Сцена — правда, то, во что искренно верит артист; и даже явная ложь должна стать в театре правдой для того, чтобы быть искусством. Для этого артисту необходимо сильно развитое воображение, детская наивность и доверчивость, артистическая чуткость к правде и к правдоподобному в своей душе и своем теле. Все эти свойства помогают ему превращать грубую сценическую ложь в тончайшую правду своего отношения к воображаемой жизни. Условимся называть эти свойства и способности артиста чувством правды. В нем игра воображения и создание творческой веры, в нем ограждение от сценической лжи, в нем и чувство меры, в нем и залог детской наивности и искренности артистического чувства. Оказывается, что чувство правды, точно так же, как и сосредоточенность и мышечная свобода, поддается развитию и упражнению. Не время говорить о способах и средствах этой работы. Пока скажу только, что эту способность надо довести до такой степени, чтобы решительно ничто на сцене не совершалось, не говорилось, не воспринималось без предварительной очистки через фильтр артистического чувства правды.

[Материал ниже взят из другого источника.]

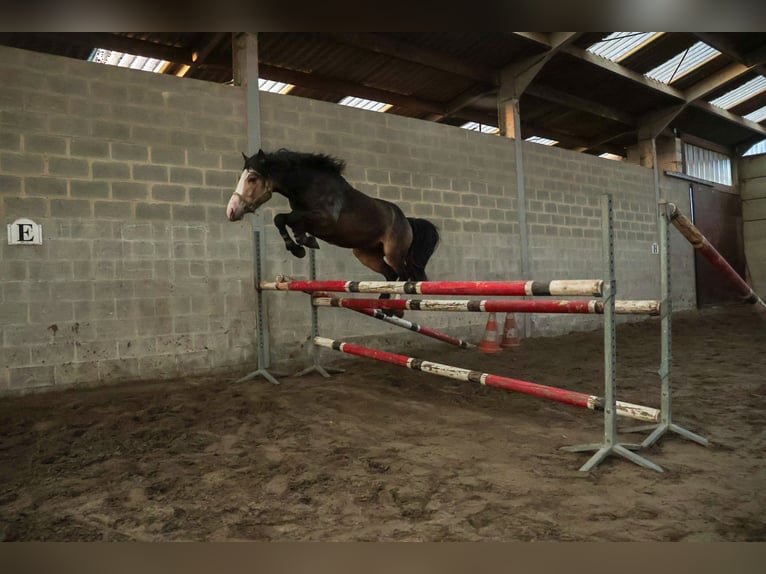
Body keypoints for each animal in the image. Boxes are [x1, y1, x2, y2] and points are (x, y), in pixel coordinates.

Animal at [225, 148, 440, 288]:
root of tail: (407, 221)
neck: (310, 187)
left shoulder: (325, 221)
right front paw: (301, 244)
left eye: (252, 179)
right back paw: (386, 308)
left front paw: (299, 246)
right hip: (366, 254)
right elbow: (284, 220)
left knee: (405, 276)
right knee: (391, 275)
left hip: (394, 253)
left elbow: (283, 218)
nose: (231, 211)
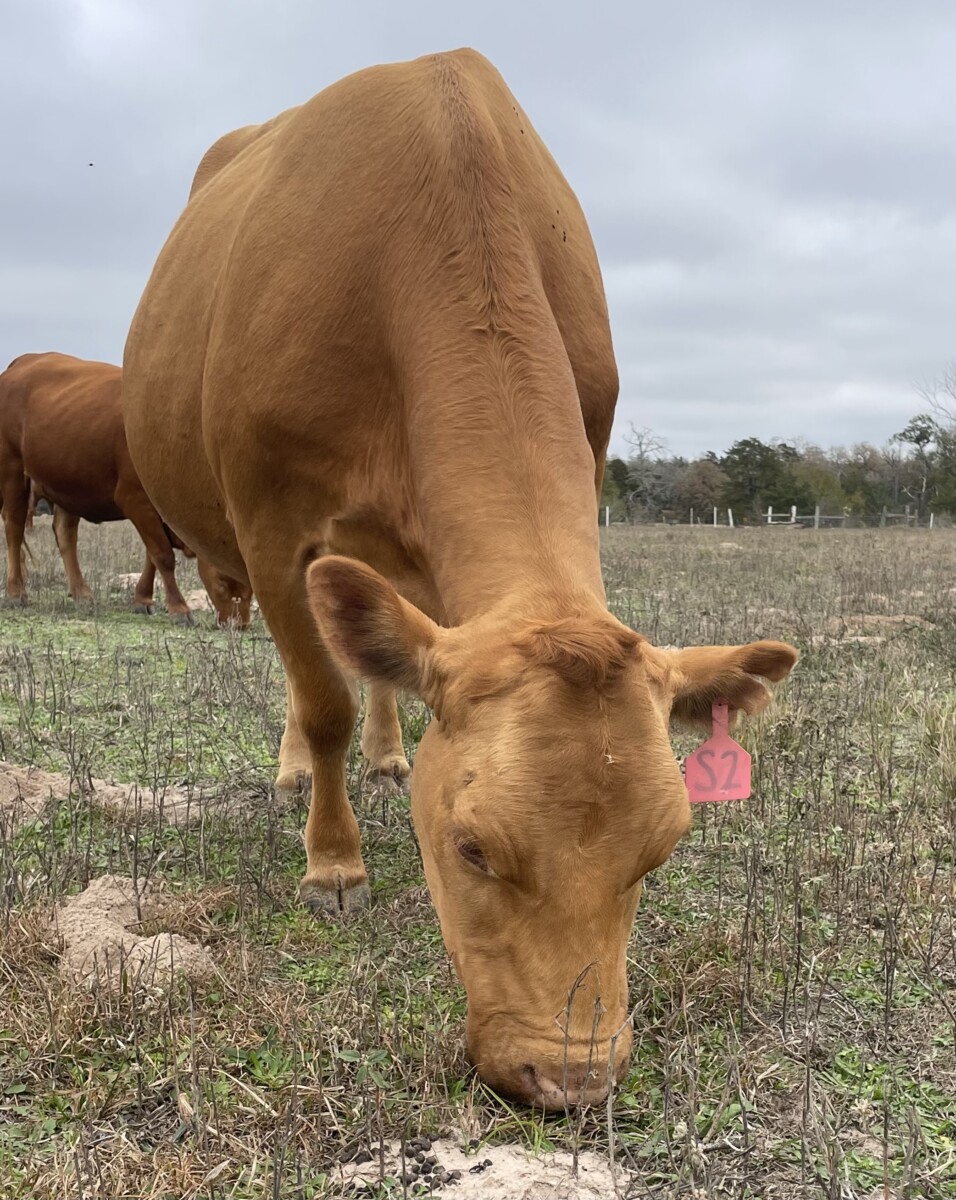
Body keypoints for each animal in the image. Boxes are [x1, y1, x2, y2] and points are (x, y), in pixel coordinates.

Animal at [0, 352, 252, 627]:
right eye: (223, 577)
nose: (240, 625)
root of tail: (26, 360)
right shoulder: (135, 500)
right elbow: (163, 555)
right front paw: (179, 608)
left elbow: (151, 557)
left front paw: (143, 599)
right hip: (13, 469)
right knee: (14, 529)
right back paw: (16, 592)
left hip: (69, 480)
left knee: (65, 534)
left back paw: (82, 593)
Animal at [123, 49, 797, 1109]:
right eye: (473, 846)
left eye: (663, 850)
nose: (569, 1079)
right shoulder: (272, 528)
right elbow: (321, 702)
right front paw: (334, 864)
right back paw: (300, 777)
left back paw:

С момента открытия этой общепризнанной истины я подверг контролю чувства правды все мои сценические {382} упражнения по ослаблению мышц, так точно, как и по сосредоточенности. И что же? Только теперь, с помощью чувства правды, мне удалось достигать подлинного, естественного, а не насильственного ослабления мышц и сосредоточенности на сцене во время творчества.
На пути новых исследований и случайных интуитивных открытий я понял, то есть всем артистическим существом почувствовал, еще много других, давно знакомых в жизни (но не на сцене) истин. Все вместе взятые они помогали создавать то превосходное артистическое состояние, которое я назвал творческим самочувствием в отличие от иного, плохого — актерского самочувствия, с которым я неустанно учился бороться.
К этому периоду моей артистической жизни мы — оба главные деятели театра, то есть Владимир Иванович и я, — сложились в самостоятельные законченные режиссерские величины. Естественно, что каждый из нас хотел и мог идти только по своей самостоятельной линии, оставаясь при этом верным общему, основному принципу театра.
Прежде за режиссерским столом сидели оба режиссера, часто работая над одной и той же постановкой. Теперь каждый из нас имел свой стол, свою пьесу, свою постановку. Это не было ни расхождение в основных принципах, ни разрыв, — это было вполне естественное явление: ведь каждый художник или артист, для того чтобы работать вполне успешно, должен в конце концов выйти на тот путь, к которому толкают его особенности его природы и таланта.
Разъединение наших путей, совершившееся ко времени нашей художественной зрелости, действительно дало возможность каждому из нас лишь полнее проявить себя.
Не могу не отметить, что как раз к этому периоду относятся высшие достижения Владимира Ивановича в области режиссуры — его замечательные инсценировки «Братьев Карамазовых» и «Бесов» Достоевского, в которых сказались одновременно и его литературная проникновенность, и его умение направлять по намеченному им углубленному руслу творчество актеров. Особенно замечательна была, по смелости сценического замысла и по яркости его выполнения, постановка «Братьев Карамазовых», в которой внешняя, декоративная сторона была сведена к скудным художественным намекам и весь центр тяжести перенесен на актеров. Некоторые из них развернулись при этом с неожиданной {383} стороны. Леонидов в роли Мити Карамазова проявил огромный драматический темперамент, — и монументальный, шедший два вечера подряд спектакль достигал во второй части такого напряжения и захвата, что давал предчувствие какой-то новой, будущей русской трагедии.
Я же продолжал в это время свой путь, полный сомнений и беспокойных исканий.
Итоги и будущее
Я не молод, и моя артистическая жизнь подходит к последнему акту. Настало время подвести итоги и составить план последних, заключительных работ по моему искусству. Моя работа как режиссера и актера протекала отчасти в плоскости внешне-постановочной, но главным образом в области душевного актерского творчества.
Прежде всего покончу с вопросом о внешних, постановочных возможностях и о завоеваниях театра, происходивших в этой области на моих глазах.
{490} Изведав в театральном деле все пути и средства творческой работы, отдав дань увлечения всевозможным постановкам по линии историко-бытовой, символической, идейной и проч., изучив формы постановок различных художественных направлений и принципов — реализма, натурализма, футуризма, статуарности, схематизации, с вычурными упрощениями, с сукнами, с ширмами, тюлями, всевозможными трюками освещения, я пришел к убеждению, что все эти средства не являются тем фоном для актера, который лучше всего выделяет его творчество. Если прежде, производя свои изыскания в области декорационных и иных постановок, я приходил к выводу, что наши сценические возможности скудны, то теперь я должен признать, что все оставшиеся сценические возможности исчерпаны до дна.